It’s a silly heading. I’ve been thinking about logos for a few weeks. I saw a billboard with holiday wishes from a local seafood restaurant and wondered why they hadn’t taken advantage of the obvious. I’ve come up with a few billboards over the past few months. Such as:
In my head I have this great picture of my dog as an advertisement about the importance of
adopting from the pound or a shelter. The camera angle is from my point of view as I’m sitting, looking down. It’s Big Boy with his paw on my knee and his big “bulldog” eyes looking up at me as if to say “Thanks for rescuing me. Now, please give me whatever it is you’re eating.”
Another of my billboards is a clean up Houston campaign. It’s a picture of a woman walking away from the camera. She’s obviously in her home. She’s tossing a fast-food drink container over her shoulder, discarded liquid arcs across the scene. The heading would be “You wouldn’t do this in your living room, would you?” Next line: “Keep Houston Clean.” Pales like vanilla ice cream when I see it in writing.
So I’ve got this idea of red and green fish with holiday hats tail-dancing across the space singing “Happy Holidays” and the caption below . . . well, you get it.
Thing is, the billboards are going, going, gone. No more billboards in Houston, as their lease runs out, so they are removed. Hallelujah! The idea is to leave air space along the roads. No more ugly. I’m all for it. In 1982, when I graduated from Texas Academy of Art, a month’s rental of decent billboard space was $12,000 a month. It went up considerably in the last thirty years. A tiny billboard of perhaps ten feet across and twelve feet off the ground in Sugar Land was $8,000 a month in 2004. That’s the size of a poster board when you are traveling at sixty miles an hour down the road.
I haven’t been well. I’ve had a cold all week. It’s New Year’s Eve as I write this. Happy New Year. 2011! Hip! Hip! I’m better now. But it’s been a rough go. The first day of it was last Monday, the day after we returned from Arkansas. We went to Arkansas on Friday and came home on Sunday. Britt was sick with a cold. This means Amy and I were shut up in the car with his illness all weekend. I didn’t sleep at all last night, due to taking too much codeine. Codeine is good, apparently, because it muddles your brain into believing you don’t need to cough any longer.
A little about Christmas songs. I had this sudden brain storm last week (Christmas) that these Christmas songs were just a little bit toooooo happy. Suspiciously happy. Don’t-cha think? Honestly? Don’t-cha hear -Methinks she protests too much? I mean, who is really happy at Christmas? I don’t see very many happy people. It’s the kids. They are really happy up until Christmas. Then they aren’t exactly happy, either. Not at Christmas. It’s always “Is this all I got?”

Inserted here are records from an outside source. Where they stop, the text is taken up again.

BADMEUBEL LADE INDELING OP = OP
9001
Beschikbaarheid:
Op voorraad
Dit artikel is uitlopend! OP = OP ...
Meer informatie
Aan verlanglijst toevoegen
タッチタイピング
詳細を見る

Okay, maybe I’m being extreme. My children have grown up into really great people who ask why we are still spoiling them.

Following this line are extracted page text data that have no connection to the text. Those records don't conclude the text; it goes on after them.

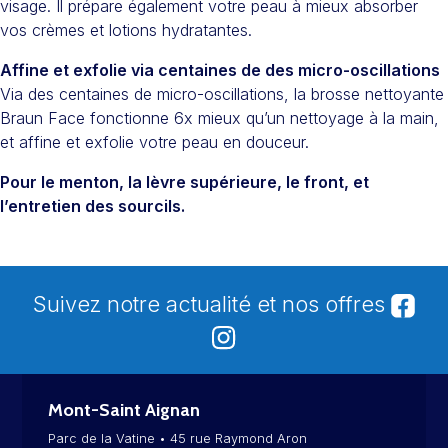
visage. Il prépare également votre peau à mieux absorber
vos crèmes et lotions hydratantes.
Affine et exfolie via centaines de des micro-oscillations
Via des centaines de micro-oscillations, la brosse nettoyante
Braun Face fonctionne 6x mieux qu’un nettoyage à la main,
et affine et exfolie votre peau en douceur.
Pour le menton, la lèvre supérieure, le front, et
l’entretien des sourcils.
Suivez notre actualité et nos offres
Mont-Saint Aignan
Parc de la Vatine • 45 rue Raymond Aron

I never, ever thought I would say it, but my parents were right. Christmas is way too over the top with commercialism. It’s all about the decorations, the music, the events, the parties, the presents, the family (everybody’s got to be made happy – see the movie: Four Christmases), what to get, what to give, where to go, what to do. I started to think about this years ago really when my father was still alive. I thought about maybe escaping to Tahiti for Christmas or somewhere that wasn’t very Christmas-y and maybe not give gifts at all between my husband and children. Then I spent the Christmas of 2007 mostly at the hospital with my dying father and I was glad we hadn’t taken any of those past Christmases away from him with his grandchildren. And now my mother is 85 – and how many more years will she be with us? So maybe Christmas has to be pared down right here and now. Maybe we can do this.
I know that this year I didn’t pull the tree down from the attic and do the home decor up big like I usually do. I like Christmas and decorating and being extravagant but this year I wasn’t feeling it. I couldn’t get past that dullness either. Maybe it was this cold virus knocking at my bronchial tubes like tuning forks and waiting for the opportune moment to pop forth as the most awful cold I’ve had in five years or more. I don’t know. I tried to put on a happy face and liven up Christmas at my mother-in-law’s. She’s a dear lady and I love her much. I’m afraid the liven up thing didn’t work.
And I missed the Christmas Eve service this year.
I went to a Christmas Eve service at an Episcopal Church last year. Wow. Gorgeous. I’ve never seen anything quite so fancy and colorful. The music made me think a bit of heaven’s own choral beauty had streamed down to our ears that night. Maybe these services were designed originally to have us common folks thinking that. Perfection made corporeal. I was brought up in simpler church thinking, which matters not. God is God in the greatest as He is in the smallest. Elijah found him not in the fire, nor the wind but in the still small voice. It’s not as if He needs us to advertise for Him. (i.e. billboards – God listens). Though some, and especially ME, need to be reminded about things:
like Christmas isn’t about happiness at all.